[Saved data entries]
● ● ● ● ● ● ●

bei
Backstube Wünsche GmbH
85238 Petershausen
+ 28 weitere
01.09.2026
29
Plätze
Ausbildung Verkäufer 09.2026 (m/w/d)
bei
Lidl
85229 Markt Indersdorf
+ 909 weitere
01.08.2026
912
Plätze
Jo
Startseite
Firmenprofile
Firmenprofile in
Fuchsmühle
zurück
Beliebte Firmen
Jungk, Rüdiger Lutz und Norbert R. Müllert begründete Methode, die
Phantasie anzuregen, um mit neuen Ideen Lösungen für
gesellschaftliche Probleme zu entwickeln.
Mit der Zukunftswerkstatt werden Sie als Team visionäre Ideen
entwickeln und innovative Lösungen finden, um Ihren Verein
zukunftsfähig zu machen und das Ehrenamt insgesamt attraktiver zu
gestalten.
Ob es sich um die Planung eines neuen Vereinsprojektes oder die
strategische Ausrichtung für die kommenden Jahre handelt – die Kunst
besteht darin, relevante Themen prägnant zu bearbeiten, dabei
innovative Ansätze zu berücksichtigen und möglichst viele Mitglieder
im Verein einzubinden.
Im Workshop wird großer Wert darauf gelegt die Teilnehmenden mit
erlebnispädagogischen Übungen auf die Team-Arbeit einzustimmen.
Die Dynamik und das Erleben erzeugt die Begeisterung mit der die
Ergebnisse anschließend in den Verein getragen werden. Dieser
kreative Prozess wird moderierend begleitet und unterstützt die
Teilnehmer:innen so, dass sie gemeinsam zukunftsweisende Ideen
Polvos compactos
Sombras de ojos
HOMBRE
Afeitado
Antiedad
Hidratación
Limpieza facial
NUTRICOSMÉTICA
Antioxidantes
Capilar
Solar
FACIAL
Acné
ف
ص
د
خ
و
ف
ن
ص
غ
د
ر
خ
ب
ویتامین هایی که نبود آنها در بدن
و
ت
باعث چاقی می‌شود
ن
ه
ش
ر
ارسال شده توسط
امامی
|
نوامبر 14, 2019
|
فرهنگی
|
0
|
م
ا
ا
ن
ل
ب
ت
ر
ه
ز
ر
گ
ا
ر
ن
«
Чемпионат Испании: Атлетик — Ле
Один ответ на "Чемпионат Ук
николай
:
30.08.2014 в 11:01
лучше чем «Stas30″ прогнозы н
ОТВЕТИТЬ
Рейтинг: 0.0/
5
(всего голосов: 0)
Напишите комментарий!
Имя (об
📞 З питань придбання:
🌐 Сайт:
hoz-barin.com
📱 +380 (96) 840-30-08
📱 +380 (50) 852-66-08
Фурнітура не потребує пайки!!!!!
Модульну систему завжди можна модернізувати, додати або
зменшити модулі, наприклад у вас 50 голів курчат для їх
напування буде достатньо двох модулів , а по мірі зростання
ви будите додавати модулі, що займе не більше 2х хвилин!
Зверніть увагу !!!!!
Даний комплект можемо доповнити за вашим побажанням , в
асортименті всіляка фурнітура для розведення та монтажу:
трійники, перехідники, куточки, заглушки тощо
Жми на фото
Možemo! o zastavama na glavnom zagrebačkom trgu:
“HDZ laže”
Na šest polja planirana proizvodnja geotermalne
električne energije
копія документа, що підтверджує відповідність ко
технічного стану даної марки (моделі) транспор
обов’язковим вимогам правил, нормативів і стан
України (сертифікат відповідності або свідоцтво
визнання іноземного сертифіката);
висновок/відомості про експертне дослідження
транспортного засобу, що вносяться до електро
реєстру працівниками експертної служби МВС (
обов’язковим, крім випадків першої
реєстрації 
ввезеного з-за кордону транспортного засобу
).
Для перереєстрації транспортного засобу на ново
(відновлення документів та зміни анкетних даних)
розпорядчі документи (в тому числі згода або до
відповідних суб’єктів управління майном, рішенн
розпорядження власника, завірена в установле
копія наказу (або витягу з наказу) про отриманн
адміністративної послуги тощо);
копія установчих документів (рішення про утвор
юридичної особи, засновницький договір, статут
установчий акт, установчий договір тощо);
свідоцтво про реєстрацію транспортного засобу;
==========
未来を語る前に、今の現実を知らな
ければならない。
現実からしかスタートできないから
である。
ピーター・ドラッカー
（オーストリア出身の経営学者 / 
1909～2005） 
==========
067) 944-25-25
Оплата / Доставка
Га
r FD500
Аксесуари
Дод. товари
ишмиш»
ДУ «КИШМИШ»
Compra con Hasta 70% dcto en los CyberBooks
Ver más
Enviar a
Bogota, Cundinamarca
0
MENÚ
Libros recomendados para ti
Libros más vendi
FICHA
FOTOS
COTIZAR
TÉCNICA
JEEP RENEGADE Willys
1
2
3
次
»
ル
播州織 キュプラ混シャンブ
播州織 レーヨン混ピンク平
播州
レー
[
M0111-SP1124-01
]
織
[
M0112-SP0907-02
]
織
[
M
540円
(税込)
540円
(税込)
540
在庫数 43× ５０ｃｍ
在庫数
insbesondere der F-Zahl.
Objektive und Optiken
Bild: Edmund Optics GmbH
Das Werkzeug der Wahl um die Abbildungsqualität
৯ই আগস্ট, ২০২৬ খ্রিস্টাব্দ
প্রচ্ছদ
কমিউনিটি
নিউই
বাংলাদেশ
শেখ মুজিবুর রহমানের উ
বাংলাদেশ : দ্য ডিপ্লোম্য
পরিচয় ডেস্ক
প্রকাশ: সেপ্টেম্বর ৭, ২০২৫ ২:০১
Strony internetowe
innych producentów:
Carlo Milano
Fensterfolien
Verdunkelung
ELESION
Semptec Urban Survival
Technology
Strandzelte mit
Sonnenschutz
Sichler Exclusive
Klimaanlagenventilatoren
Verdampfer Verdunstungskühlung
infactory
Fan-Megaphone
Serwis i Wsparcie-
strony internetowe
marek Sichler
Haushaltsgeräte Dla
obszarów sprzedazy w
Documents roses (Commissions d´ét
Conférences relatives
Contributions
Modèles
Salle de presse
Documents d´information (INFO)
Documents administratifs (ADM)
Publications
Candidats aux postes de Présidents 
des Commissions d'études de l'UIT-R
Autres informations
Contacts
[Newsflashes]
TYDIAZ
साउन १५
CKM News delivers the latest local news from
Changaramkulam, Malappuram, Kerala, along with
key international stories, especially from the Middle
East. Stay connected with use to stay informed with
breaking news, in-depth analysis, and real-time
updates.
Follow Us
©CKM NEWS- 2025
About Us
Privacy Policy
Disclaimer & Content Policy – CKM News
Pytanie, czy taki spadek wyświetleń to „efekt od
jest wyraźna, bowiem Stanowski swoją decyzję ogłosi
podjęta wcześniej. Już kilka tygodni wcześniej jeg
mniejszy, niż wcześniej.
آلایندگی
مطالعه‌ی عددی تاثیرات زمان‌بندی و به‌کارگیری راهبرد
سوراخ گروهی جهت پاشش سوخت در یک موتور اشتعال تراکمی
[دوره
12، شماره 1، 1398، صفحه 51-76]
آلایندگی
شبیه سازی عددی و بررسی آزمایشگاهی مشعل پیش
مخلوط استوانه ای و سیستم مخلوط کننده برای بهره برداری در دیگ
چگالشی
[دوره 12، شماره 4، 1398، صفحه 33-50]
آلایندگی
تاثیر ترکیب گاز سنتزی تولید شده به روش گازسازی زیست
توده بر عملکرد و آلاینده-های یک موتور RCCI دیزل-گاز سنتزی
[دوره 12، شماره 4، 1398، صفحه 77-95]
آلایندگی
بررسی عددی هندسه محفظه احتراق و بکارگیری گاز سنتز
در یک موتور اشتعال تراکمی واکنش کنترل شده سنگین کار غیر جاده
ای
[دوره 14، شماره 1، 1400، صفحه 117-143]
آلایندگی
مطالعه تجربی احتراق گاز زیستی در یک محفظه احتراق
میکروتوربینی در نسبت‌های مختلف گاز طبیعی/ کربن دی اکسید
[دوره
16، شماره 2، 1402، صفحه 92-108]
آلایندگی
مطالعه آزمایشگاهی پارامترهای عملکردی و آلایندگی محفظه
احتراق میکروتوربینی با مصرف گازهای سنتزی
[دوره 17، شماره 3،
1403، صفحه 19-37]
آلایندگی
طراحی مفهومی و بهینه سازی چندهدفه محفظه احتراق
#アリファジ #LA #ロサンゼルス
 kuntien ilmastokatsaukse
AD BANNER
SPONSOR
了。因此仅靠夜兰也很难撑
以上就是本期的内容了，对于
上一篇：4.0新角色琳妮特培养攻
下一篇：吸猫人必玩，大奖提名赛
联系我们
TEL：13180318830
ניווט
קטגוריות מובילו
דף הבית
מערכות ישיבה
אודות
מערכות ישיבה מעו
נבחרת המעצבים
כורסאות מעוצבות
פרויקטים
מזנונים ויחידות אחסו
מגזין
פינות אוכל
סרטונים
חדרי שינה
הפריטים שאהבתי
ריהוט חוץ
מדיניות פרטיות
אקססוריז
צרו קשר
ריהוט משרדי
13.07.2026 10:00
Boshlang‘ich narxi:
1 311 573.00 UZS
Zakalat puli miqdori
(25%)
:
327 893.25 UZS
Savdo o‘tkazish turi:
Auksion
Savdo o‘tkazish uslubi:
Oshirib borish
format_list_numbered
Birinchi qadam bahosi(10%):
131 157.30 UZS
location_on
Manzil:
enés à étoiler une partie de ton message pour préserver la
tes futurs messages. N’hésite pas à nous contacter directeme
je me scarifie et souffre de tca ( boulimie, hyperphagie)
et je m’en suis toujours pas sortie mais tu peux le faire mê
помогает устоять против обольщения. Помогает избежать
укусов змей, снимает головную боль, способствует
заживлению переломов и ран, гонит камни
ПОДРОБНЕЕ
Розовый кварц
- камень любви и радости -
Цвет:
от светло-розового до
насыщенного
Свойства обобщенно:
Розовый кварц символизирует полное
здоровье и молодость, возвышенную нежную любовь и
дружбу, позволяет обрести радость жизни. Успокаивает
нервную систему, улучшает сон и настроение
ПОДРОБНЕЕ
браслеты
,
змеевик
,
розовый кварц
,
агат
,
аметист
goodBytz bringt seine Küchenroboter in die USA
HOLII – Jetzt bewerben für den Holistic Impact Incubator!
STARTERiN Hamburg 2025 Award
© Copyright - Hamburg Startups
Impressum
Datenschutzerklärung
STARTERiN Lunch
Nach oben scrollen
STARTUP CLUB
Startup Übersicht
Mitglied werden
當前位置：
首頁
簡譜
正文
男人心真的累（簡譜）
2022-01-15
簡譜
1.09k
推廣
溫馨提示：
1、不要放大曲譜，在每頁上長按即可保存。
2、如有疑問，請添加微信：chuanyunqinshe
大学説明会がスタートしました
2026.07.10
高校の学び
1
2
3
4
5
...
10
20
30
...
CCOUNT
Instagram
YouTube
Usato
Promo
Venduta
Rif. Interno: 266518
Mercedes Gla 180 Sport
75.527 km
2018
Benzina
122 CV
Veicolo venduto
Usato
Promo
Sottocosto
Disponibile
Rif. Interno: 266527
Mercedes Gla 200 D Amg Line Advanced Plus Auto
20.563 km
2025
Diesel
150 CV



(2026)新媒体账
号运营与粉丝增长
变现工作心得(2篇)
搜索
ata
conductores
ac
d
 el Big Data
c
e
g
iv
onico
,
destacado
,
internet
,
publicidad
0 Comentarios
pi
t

● ● ● ● ● ● ●

**TASK REQUIREMENTS:**
With the first line being the one containing "Жми на фото" and the last line the one containing "відповідних суб’єктів управління", transcribe exactly the lines above that fall in that range.

**RESPONSE TO THIS EXERCISE:**
Жми на фото
Možemo! o zastavama na glavnom zagrebačkom trgu:
“HDZ laže”
Na šest polja planirana proizvodnja geotermalne
električne energije
копія документа, що підтверджує відповідність ко
технічного стану даної марки (моделі) транспор
обов’язковим вимогам правил, нормативів і стан
України (сертифікат відповідності або свідоцтво
визнання іноземного сертифіката);
висновок/відомості про експертне дослідження
транспортного засобу, що вносяться до електро
реєстру працівниками експертної служби МВС (
обов’язковим, крім випадків першої
реєстрації 
ввезеного з-за кордону транспортного засобу
).
Для перереєстрації транспортного засобу на ново
(відновлення документів та зміни анкетних даних)
розпорядчі документи (в тому числі згода або до
відповідних суб’єктів управління майном, рішенн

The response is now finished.